--- START ---
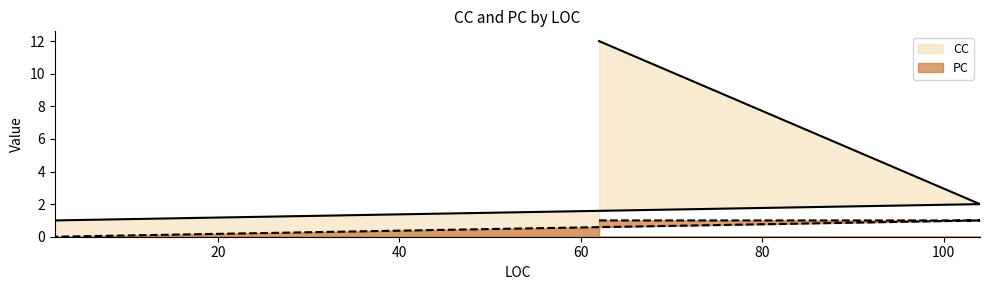

List the labels in order of CC value, smallest first.

2, 104, 62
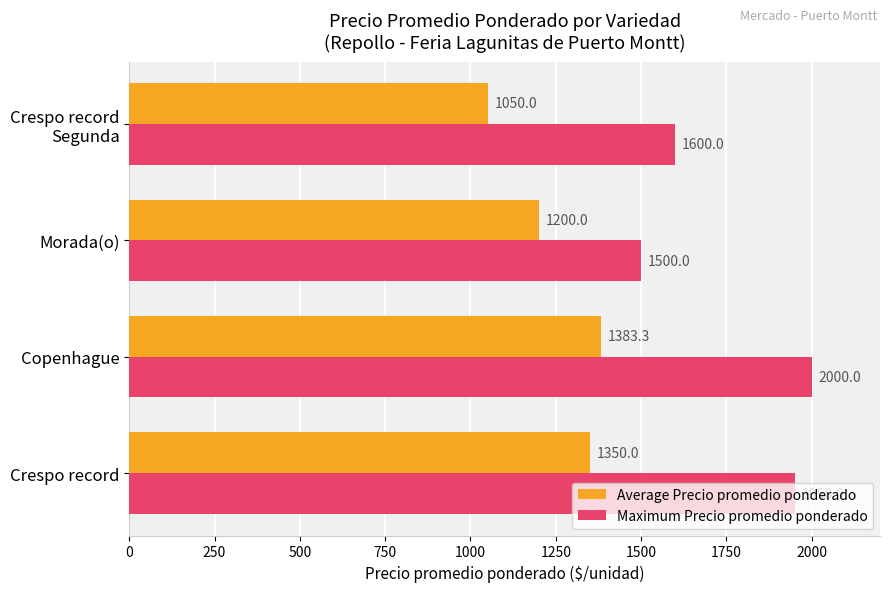

What is the difference between the Maximum Precio promedio ponderado values at Morada(o) and Crespo record?

450.0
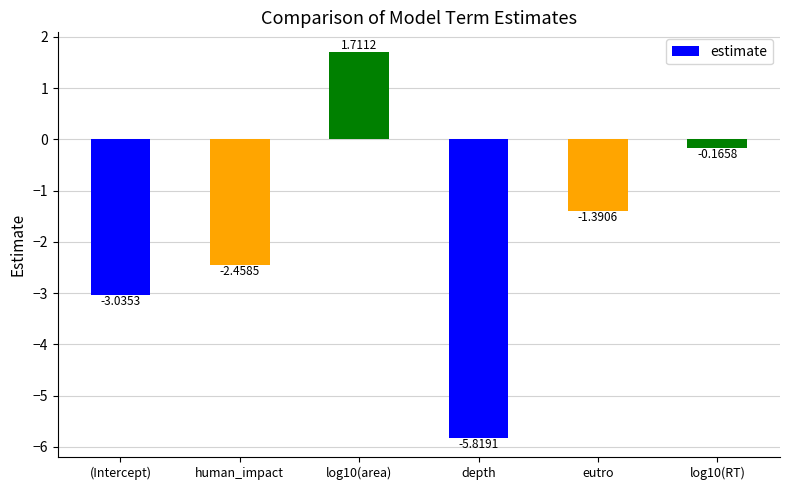

What is the label of the 4th bar from the right?

log10(area)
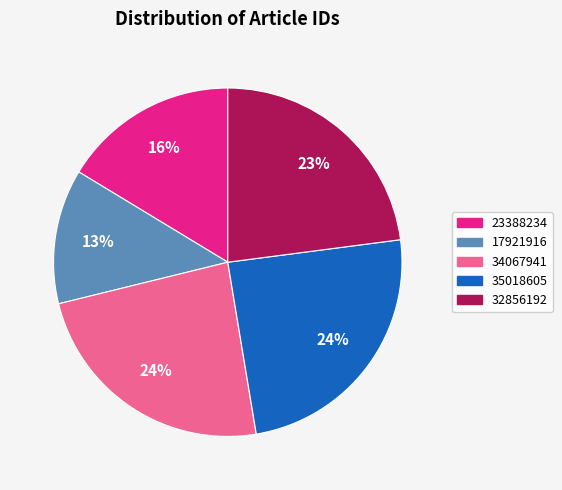

What percentage is the 34067941 slice, to the nearest percent?

24%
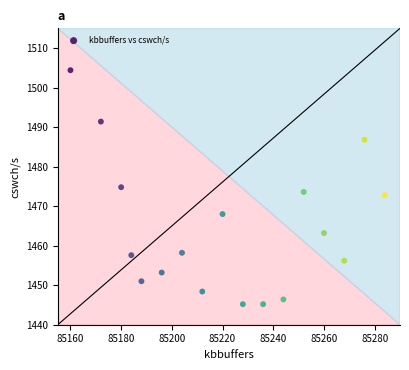

What is the range of X values (max minus min)?

124.0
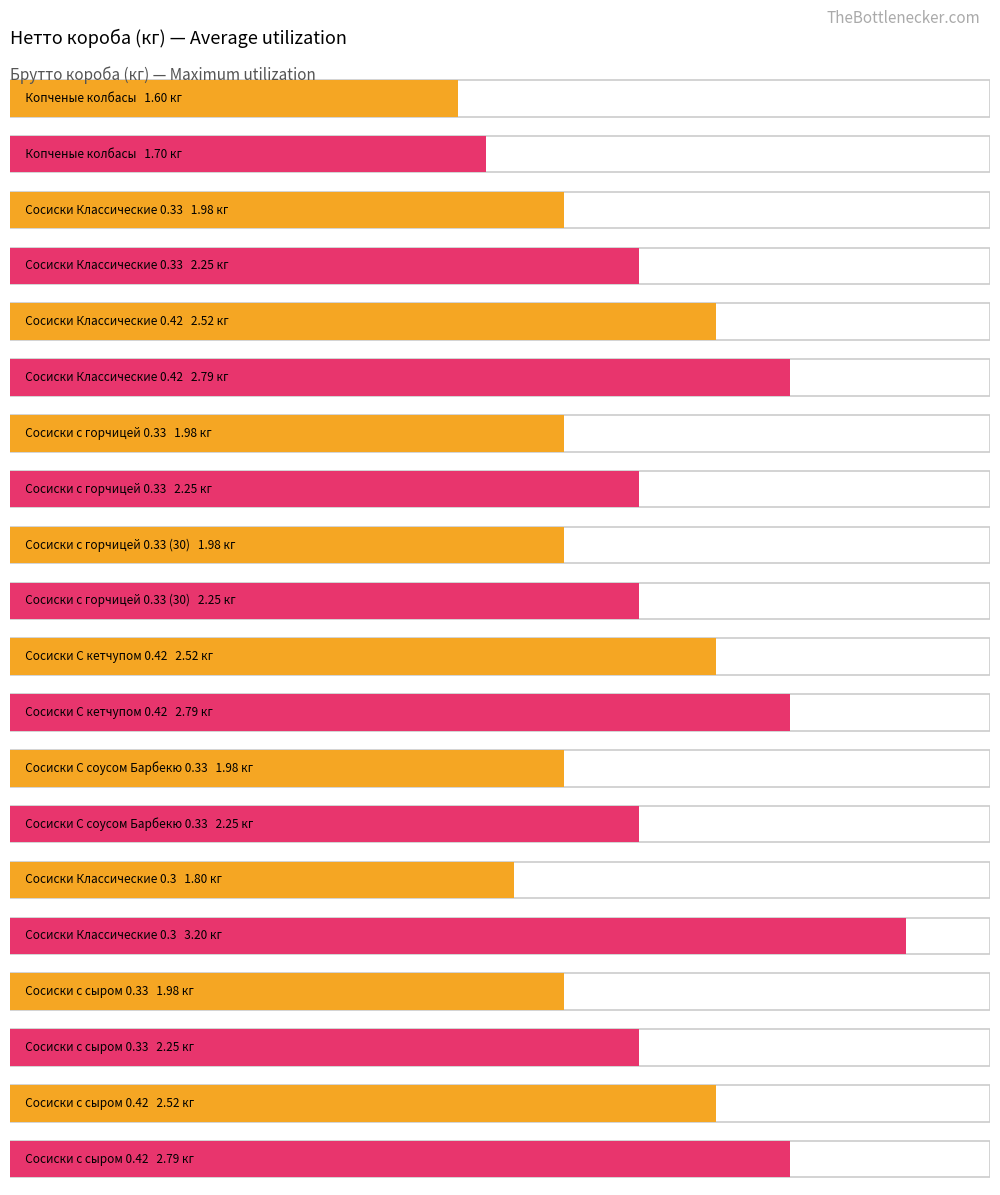

Reading left to right, extract all data points from this chart.

Average utilization: Копченые колбасы=1.6	Сосиски Классические 0.33=2.0	Сосиски Классические 0.42=2.5	Сосиски с горчицей 0.33=2.0	Сосиски с горчицей 0.33 (30)=2.0	Сосиски С кетчупом 0.42=2.5	Сосиски С соусом Барбекю 0.33=2.0	Сосиски Классические 0.3=1.8	Сосиски с сыром 0.33=2.0	Сосиски с сыром 0.42=2.5
Maximum utilization: Копченые колбасы=1.7	Сосиски Классические 0.33=2.2	Сосиски Классические 0.42=2.8	Сосиски с горчицей 0.33=2.2	Сосиски с горчицей 0.33 (30)=2.2	Сосиски С кетчупом 0.42=2.8	Сосиски С соусом Барбекю 0.33=2.2	Сосиски Классические 0.3=3.2	Сосиски с сыром 0.33=2.2	Сосиски с сыром 0.42=2.8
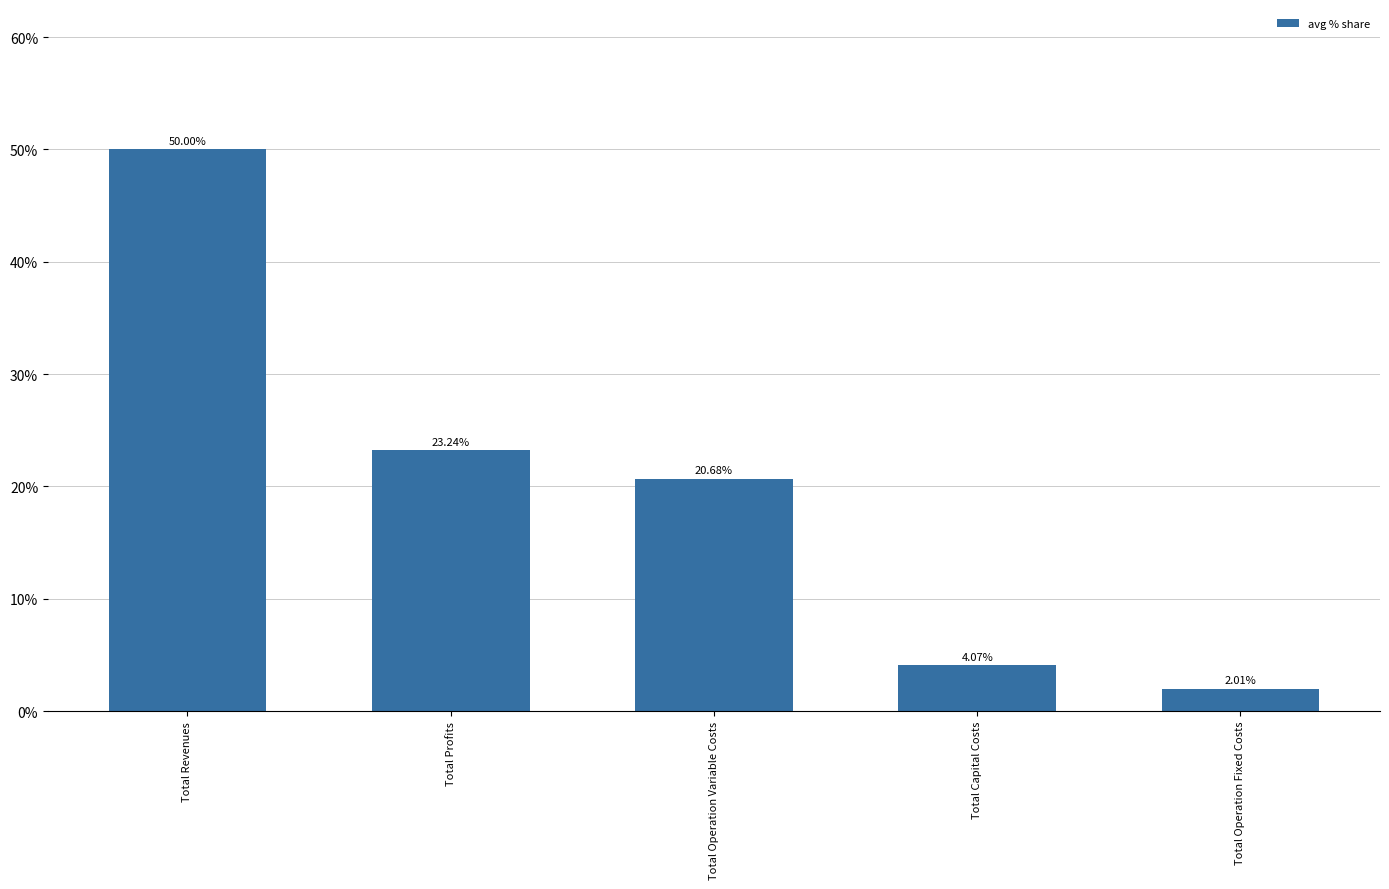

What is the label of the 2nd bar from the right?

Total Capital Costs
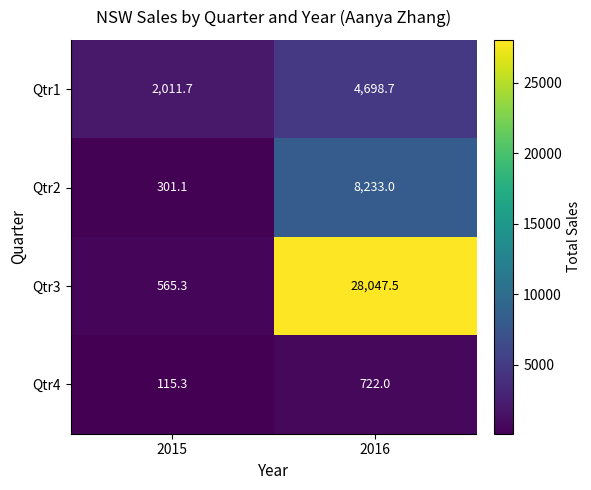

Rank the series by their maximum value, from highest to lowest.

Qtr3, Qtr2, Qtr1, Qtr4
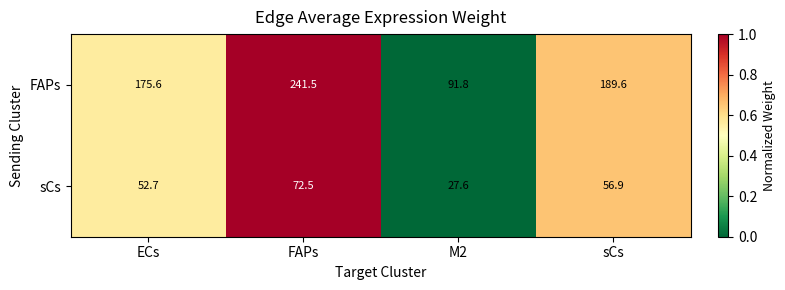

Which series has the largest total across all categories?

FAPs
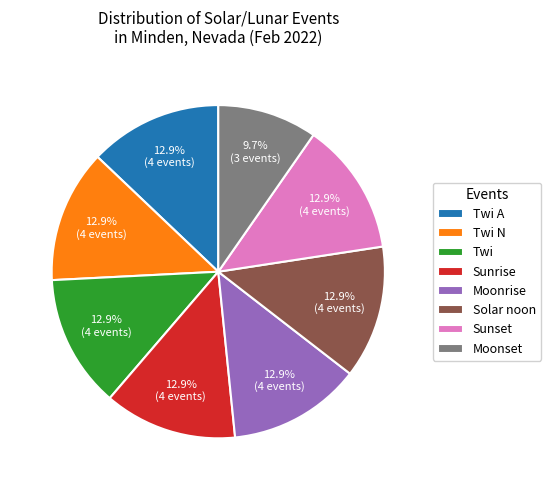

Is Moonset the majority of the pie?

No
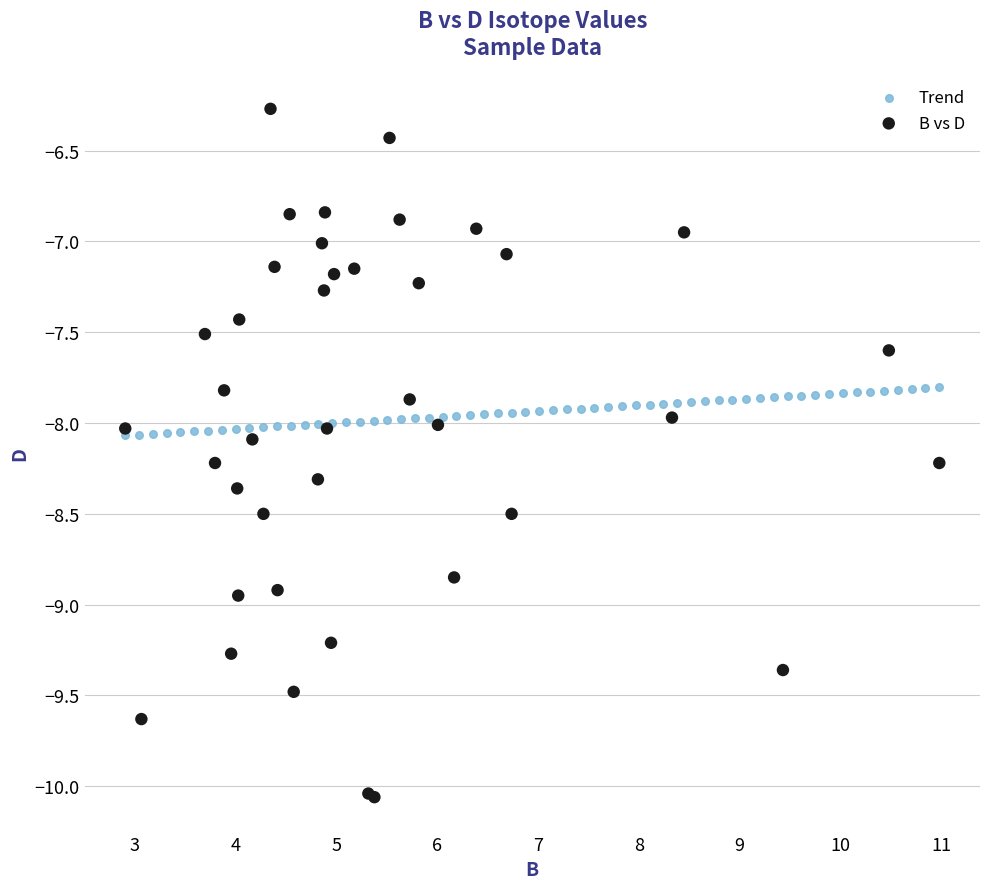

Which series reaches the maximum Y coordinate?

B vs D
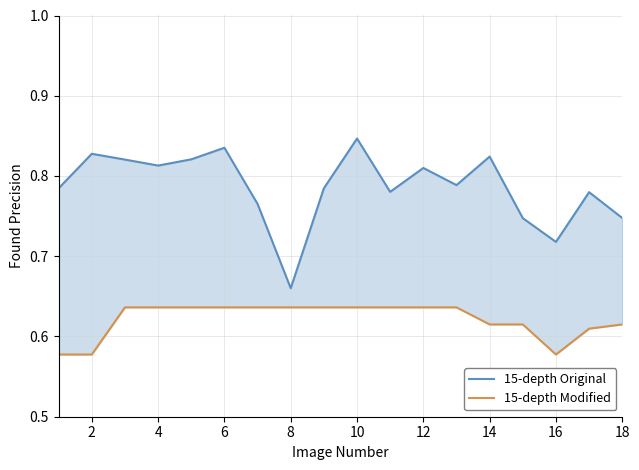

What is the difference between the highest and lowest values at 6?

0.2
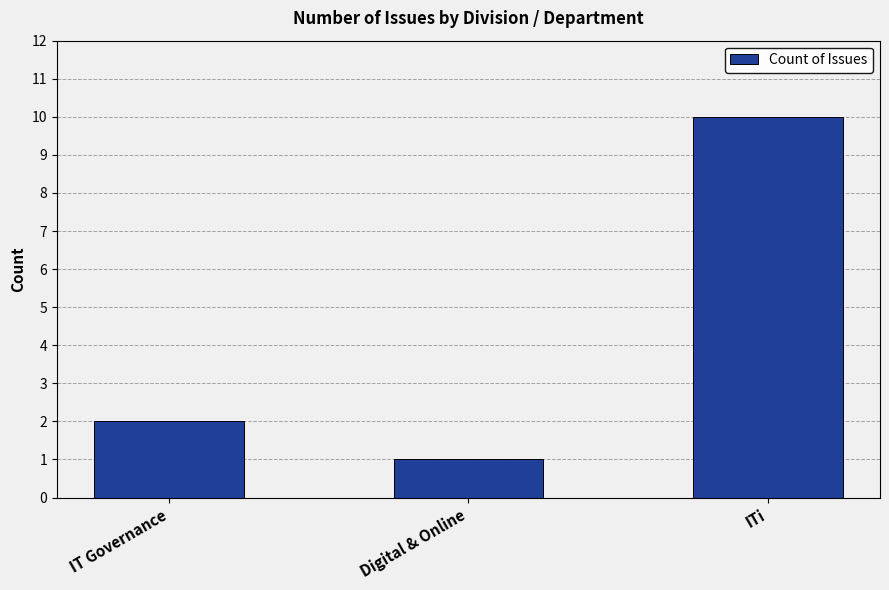

True or false: the data shows 0 at Digital & Online.

False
--- END ---
WRITTEN TASK
How many lines in the entries above contain the string "between"? Reply with the number alone.

FINISHED TASK
2